Так что, если я стандартизирую весь набор данных один раз, в самом начале своего проекта, а затем продолжу пробовать различные CV-тесты с разными алгоритмами ML, это будет то же самое, что создание конвейера Sklearn и выполнение той же стандартизации в соединение с каждым алгоритмом ML?
y = df['y']
X = df.drop(columns=['y', 'Date'])
scaler = preprocessing.StandardScaler().fit(X)
X_transformed = scaler.transform(X)
clf1 = DecisionTreeClassifier()
clf1.fit(X_transformed, y)
clf2 = SVC()
clf2.fit(X_transformed, y)
####Is this the same as the below code?####
pipeline1 = []
pipeline1.append(('standardize', StandardScaler()))
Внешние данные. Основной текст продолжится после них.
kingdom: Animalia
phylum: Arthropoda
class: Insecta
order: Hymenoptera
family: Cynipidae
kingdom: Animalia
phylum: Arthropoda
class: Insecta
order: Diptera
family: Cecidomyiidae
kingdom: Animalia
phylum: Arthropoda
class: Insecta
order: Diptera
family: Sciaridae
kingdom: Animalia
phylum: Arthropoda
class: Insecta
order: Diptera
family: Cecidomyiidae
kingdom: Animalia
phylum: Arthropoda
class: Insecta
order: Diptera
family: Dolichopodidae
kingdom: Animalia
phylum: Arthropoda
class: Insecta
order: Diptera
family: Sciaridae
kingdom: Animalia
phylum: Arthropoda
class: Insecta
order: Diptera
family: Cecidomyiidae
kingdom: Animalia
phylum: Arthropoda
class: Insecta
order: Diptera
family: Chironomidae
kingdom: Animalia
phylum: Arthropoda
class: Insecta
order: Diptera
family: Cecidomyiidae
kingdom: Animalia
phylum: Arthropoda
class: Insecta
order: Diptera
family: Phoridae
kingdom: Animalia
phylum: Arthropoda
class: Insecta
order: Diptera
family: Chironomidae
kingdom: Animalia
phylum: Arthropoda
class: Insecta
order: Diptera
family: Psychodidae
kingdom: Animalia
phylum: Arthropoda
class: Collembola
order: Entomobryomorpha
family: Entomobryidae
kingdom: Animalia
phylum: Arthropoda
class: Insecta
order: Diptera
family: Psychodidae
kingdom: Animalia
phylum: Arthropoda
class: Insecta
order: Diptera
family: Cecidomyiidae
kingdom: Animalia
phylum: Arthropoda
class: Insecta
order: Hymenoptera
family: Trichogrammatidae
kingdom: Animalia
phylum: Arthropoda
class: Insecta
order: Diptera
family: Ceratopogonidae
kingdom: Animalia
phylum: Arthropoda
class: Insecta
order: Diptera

pipeline1.append(('clf1', DecisionTreeClassifier()))
pipeline1.fit(X_transformed,y)
pipeline2 = []
pipeline2.append(('standardize', StandardScaler()))
pipeline2.append(('clf2', DecisionTreeClassifier()))
pipeline2.fit(X_transformed,y)
Почему кто-то выбирает последнее, кроме личных предпочтений?